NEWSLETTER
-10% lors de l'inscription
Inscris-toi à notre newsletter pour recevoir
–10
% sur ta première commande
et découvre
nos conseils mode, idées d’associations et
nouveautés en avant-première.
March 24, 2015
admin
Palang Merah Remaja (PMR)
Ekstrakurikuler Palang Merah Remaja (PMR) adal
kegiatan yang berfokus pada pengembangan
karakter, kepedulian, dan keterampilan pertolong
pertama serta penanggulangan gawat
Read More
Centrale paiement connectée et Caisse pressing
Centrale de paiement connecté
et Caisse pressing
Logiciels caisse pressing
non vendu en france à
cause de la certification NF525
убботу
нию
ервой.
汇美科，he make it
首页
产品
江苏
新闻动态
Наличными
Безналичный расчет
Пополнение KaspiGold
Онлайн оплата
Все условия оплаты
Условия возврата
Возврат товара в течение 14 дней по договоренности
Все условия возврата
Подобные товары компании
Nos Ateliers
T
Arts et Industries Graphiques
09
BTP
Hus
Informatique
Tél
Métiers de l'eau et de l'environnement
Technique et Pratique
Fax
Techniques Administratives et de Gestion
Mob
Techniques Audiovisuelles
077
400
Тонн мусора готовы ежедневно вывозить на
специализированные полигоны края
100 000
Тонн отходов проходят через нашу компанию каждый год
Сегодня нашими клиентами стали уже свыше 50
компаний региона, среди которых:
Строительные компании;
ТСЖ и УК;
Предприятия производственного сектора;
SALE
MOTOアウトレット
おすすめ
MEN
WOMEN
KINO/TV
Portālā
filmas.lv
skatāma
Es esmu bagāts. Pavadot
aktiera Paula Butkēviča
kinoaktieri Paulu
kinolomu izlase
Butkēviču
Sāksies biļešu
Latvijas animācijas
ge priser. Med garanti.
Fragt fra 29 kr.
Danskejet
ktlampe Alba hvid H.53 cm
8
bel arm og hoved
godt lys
================
## Task statement
Write out only the lines from the one containing "Пополнение KaspiGold" through the end of the listing above, exactly as they stand.

## Solution to the exercise
Пополнение KaspiGold
Онлайн оплата
Все условия оплаты
Условия возврата
Возврат товара в течение 14 дней по договоренности
Все условия возврата
Подобные товары компании
Nos Ateliers
T
Arts et Industries Graphiques
09
BTP
Hus
Informatique
Tél
Métiers de l'eau et de l'environnement
Technique et Pratique
Fax
Techniques Administratives et de Gestion
Mob
Techniques Audiovisuelles
077
400
Тонн мусора готовы ежедневно вывозить на
специализированные полигоны края
100 000
Тонн отходов проходят через нашу компанию каждый год
Сегодня нашими клиентами стали уже свыше 50
компаний региона, среди которых:
Строительные компании;
ТСЖ и УК;
Предприятия производственного сектора;
SALE
MOTOアウトレット
おすすめ
MEN
WOMEN
KINO/TV
Portālā
filmas.lv
skatāma
Es esmu bagāts. Pavadot
aktiera Paula Butkēviča
kinoaktieri Paulu
kinolomu izlase
Butkēviču
Sāksies biļešu
Latvijas animācijas
ge priser. Med garanti.
Fragt fra 29 kr.
Danskejet
ktlampe Alba hvid H.53 cm
8
bel arm og hoved
godt lys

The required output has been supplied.